Pour les lésions de l’uretère lombaire et iliaque il est possible de réaliser des résections anastomoses
lorsque le défect est inférieur à 3 cm. L’anastomose se fait sur endoprothèse. Pour les lésions plus étendues,
les techniques possibles sont l’urétéro-iléoplastie, la mobilisation du rein qui permet de gagner jusqu’à 4 cm
de longueur urétérale, l’autotransplantation rénale voir la néphrectomie dans certaines situations. En cas de
lésion liée à l’utilisation du bistouri électrique ou de la thermofusion, il faudra réaliser une résection urétérale
large pour limiter les risques de sténose car ces lésions ischémiques électriques sont souvent étendues. La
prévention de ces lésions passe par le repérage de l’uretère lors des dissections et par la mise en place de
sondes urétérales ou de sondes JJ en pré-opératoire lorsque des difficultés sont prévisibles comme c’est le
cas par exemple dans certaines endométrioses.
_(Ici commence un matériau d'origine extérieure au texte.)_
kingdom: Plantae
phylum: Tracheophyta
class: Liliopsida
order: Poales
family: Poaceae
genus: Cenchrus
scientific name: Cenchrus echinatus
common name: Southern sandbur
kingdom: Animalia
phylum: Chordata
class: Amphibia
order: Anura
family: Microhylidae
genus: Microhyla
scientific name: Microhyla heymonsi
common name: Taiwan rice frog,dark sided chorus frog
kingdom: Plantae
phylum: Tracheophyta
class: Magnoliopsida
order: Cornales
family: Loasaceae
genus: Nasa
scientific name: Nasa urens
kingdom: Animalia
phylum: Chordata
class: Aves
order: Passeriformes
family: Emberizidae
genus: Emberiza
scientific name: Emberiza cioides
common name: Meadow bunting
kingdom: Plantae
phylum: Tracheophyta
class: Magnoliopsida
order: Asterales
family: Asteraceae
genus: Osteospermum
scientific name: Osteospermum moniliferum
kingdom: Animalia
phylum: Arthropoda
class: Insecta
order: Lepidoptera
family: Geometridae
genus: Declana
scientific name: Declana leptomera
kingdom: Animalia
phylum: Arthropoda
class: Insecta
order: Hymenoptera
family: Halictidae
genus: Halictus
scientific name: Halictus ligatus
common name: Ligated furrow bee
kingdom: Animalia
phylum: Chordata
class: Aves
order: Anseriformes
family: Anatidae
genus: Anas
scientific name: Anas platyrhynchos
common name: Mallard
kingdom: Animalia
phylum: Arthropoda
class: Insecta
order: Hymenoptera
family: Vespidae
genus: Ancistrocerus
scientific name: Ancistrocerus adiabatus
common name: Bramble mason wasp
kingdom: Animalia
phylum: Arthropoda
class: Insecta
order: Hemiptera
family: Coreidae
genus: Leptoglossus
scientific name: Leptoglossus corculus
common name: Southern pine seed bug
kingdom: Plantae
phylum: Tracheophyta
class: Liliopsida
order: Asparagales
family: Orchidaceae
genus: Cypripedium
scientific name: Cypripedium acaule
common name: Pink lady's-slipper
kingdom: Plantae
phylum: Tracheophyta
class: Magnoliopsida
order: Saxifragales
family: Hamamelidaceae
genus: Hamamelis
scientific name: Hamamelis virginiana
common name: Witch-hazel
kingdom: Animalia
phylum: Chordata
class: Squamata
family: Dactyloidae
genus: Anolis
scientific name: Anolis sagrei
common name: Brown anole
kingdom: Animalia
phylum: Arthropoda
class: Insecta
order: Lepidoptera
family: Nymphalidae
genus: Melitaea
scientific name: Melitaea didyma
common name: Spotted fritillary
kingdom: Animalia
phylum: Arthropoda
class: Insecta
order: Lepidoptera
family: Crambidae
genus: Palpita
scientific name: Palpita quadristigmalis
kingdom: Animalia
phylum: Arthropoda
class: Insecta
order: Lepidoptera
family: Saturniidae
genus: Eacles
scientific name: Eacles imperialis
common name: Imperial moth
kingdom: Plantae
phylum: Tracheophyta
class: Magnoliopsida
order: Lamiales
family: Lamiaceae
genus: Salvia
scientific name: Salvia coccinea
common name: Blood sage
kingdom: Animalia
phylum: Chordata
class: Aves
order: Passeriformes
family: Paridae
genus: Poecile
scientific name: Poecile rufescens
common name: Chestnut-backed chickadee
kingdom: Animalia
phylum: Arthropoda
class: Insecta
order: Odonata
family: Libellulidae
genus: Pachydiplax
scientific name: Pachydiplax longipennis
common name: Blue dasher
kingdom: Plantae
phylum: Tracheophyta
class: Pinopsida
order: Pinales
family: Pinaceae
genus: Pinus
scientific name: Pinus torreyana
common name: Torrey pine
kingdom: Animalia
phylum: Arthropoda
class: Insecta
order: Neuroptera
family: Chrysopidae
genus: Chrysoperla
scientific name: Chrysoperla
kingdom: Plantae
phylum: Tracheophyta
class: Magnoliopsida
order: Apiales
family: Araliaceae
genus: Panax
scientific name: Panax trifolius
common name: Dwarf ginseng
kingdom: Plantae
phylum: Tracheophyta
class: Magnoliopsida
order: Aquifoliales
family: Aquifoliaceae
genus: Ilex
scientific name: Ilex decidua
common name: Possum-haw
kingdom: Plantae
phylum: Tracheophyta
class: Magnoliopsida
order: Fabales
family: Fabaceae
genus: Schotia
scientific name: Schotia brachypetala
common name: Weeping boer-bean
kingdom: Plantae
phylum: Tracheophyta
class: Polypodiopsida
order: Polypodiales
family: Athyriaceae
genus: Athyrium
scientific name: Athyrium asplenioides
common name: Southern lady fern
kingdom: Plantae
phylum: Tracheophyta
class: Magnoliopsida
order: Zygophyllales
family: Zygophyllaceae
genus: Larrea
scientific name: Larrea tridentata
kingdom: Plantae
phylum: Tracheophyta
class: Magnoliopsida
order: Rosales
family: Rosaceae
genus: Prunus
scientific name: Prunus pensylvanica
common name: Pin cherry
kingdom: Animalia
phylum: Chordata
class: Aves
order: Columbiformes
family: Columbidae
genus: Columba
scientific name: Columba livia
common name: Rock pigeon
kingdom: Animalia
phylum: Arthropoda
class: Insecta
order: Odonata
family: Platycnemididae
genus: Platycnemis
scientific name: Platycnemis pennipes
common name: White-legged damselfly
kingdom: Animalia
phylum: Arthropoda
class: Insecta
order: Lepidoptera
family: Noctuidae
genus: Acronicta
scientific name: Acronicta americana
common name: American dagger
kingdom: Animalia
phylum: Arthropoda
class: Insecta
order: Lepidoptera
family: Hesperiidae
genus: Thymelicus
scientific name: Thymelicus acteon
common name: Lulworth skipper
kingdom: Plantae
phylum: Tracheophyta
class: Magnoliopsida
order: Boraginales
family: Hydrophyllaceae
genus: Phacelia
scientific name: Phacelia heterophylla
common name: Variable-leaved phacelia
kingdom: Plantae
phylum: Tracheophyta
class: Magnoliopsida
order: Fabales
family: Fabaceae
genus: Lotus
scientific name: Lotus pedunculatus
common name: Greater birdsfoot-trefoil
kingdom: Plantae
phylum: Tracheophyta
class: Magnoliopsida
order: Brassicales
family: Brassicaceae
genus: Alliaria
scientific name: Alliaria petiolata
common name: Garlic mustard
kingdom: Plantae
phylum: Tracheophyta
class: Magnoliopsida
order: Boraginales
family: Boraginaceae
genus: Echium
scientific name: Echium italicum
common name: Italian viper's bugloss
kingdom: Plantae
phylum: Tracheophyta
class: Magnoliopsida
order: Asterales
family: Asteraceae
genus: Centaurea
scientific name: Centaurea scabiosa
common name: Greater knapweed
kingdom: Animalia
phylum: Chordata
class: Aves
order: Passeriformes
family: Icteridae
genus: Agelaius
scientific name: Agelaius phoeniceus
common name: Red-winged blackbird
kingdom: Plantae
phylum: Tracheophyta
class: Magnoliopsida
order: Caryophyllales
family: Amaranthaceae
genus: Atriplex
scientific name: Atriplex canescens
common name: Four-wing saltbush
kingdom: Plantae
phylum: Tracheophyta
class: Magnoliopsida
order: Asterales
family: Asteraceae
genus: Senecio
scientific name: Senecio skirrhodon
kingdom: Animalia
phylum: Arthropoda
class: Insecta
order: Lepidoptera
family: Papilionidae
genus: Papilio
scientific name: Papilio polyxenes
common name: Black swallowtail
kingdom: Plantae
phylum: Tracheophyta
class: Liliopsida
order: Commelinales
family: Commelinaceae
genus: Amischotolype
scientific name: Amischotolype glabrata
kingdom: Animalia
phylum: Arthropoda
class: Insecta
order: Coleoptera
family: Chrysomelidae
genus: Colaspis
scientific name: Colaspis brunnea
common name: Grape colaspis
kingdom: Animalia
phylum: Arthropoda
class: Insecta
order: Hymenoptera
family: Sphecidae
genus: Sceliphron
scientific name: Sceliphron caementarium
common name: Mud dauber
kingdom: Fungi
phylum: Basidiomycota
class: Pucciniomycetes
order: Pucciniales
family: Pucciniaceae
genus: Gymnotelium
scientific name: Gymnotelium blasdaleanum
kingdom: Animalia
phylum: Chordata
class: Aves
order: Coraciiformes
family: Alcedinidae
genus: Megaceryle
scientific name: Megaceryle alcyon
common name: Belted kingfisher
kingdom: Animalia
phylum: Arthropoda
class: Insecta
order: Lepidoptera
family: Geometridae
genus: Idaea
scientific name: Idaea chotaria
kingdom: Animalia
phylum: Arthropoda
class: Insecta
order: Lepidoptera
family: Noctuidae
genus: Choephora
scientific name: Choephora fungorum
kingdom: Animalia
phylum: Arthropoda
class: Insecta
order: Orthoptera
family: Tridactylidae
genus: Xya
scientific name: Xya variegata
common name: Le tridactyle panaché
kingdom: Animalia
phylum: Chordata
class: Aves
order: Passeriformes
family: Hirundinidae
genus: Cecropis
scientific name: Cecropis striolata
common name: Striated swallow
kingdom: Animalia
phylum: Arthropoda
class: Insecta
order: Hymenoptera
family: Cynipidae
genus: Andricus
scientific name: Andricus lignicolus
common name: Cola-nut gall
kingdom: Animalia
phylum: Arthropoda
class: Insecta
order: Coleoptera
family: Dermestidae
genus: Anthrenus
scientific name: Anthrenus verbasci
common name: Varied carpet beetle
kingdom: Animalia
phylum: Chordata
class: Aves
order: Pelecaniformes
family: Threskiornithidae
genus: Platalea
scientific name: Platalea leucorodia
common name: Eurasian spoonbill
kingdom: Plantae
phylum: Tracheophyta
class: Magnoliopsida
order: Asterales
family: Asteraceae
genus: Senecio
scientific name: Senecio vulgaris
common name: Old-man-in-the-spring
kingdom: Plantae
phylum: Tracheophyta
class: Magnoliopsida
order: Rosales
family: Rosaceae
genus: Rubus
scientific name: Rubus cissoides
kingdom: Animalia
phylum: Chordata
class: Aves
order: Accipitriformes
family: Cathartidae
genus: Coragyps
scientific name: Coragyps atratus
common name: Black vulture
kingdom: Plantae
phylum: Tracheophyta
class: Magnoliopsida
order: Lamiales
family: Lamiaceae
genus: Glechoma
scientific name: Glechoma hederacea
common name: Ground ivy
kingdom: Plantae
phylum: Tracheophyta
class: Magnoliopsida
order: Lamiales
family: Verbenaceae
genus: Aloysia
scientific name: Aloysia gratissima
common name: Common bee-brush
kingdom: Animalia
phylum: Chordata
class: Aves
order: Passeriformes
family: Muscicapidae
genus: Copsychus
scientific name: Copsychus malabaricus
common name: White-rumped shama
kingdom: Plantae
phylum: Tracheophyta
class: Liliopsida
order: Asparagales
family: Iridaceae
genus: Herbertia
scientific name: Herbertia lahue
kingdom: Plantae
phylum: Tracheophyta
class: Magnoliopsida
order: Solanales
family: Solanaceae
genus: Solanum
Striction, plicature et ligature de l’uretère
Les manifestations cliniques sont liées à la distension du haut appareil au dessus de la zone de striction et se
traduisent par des douleurs à type de colique néphrétique. Le traitement de première intention est la mise en
place d’une endoprothèse qui est en général suffisante dans les strictions ou plicatures urétérales. En cas
d’échec il faudra recourir à la réimplantation urétéro-vésicale. Dans l'attente de la réalisation de ce geste, il
peut être utile de recourir à la néphrostomie per-cutanée (NPC) qui peut être mise en place sous scanner ou
échographie ou au bloc-opératoire sous contrôle échographique et scopique.